Dernier marché investi par Microsoft comme par AWS : celui de l'imagerie géospatiale. Analyse de la croissance des plantations agricoles, suivi des mouvements de bétail, détection voire anticipation des catastrophes naturelles, supervision du trafic routier, optimisation des chaînes d'approvisionnement… L'imagerie satellitaire ouvre des perspectives dans de nombreux domaines. Pour assoir son positionnement sur ce segment, Microsoft affiche des accords avec plusieurs acteurs clés du secteur, au premier rang desquels Esri ou le français Thales Alenia Space. Leurs bases de données viennent nourrir Azure Map. Pour compléter l'édifice, Microsoft intègre à son cloud des outils d'aide à l'analyse d'images géospatiales comme Blackshark.ai ou Orbital Insight.

"Digital Earth Africa fournit aux décideurs africains via AWS des indicateurs pour orienter leurs stratégies en termes de gestion de l'eau, d'industrie, de projets urbains..."

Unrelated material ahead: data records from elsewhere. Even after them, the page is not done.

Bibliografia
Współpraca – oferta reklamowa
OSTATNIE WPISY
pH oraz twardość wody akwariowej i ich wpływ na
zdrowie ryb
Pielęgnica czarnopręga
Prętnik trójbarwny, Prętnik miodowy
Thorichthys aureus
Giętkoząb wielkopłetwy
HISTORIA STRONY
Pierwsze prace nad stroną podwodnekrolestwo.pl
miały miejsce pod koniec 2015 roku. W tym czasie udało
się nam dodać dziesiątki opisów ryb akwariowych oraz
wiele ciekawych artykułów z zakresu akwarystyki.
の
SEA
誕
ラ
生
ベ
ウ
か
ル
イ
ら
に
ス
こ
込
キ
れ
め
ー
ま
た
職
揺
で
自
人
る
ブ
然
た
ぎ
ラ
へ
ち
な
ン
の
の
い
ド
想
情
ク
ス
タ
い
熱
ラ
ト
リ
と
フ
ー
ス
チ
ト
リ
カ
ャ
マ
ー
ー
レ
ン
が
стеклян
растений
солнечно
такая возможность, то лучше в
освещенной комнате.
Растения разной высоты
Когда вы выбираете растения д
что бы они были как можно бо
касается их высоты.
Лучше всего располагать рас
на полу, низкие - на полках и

Sur l'imagerie, Amazon fait là encore la course en tête en matière de références client. "La start-up française Kayrros s'appuie par exemple sur AWS pour mesurer et modéliser les émissions de méthane sur plus 1 000 sites européens dans l'énergie en vue d'évaluer les conséquences sur le climat", évoque Clint Crosier. Autre jeune pousse hexagonale recourant à AWS dans l'imagerie géospatiale : Preligens. La société parisienne propose des solutions de vision par satellite à base d'IA pour sécuriser les infrastructures stratégiques : bases militaires, espaces aériens et maritimes, pipelines, centrales nucléaires, réseaux électriques....

Traquer les départs de feu

A ces clients s'ajoutent des fournisseurs d'images satellite reposant sur AWS comme BlackSky ou Maxar. "Digital Earth Africa par exemple se spécialise dans les données géospatiales du continent africain. Son objectif est de fournir aux décideurs locaux des indicateurs pour décider des stratégies d'investissement en termes de gestion de l'eau, d'infrastructures industrielles, de projets urbains... Toutes ces informations sont traitées sur AWS", ajoute Clint Crosier.

Last but not least, la start-up australienne Exci.ai s'appuie sur AWS pour détecter les départs de feu par satellite. En amont, elle récupère ses flux d'images par le biais des stations radar terrestre d'Amazon, puis ses algorithmes de deep learning, hébergés sur le cloud de l'Américain, entrent en action. " Même les petits incendies sont détectés automatiquement en quelques minutes avec un taux quasi nul de faux positifs", peut-on lire sur le site de la société. Une piste de solution qui pourrait peut-être éviter de revivre les incendies record vécus en France cet été.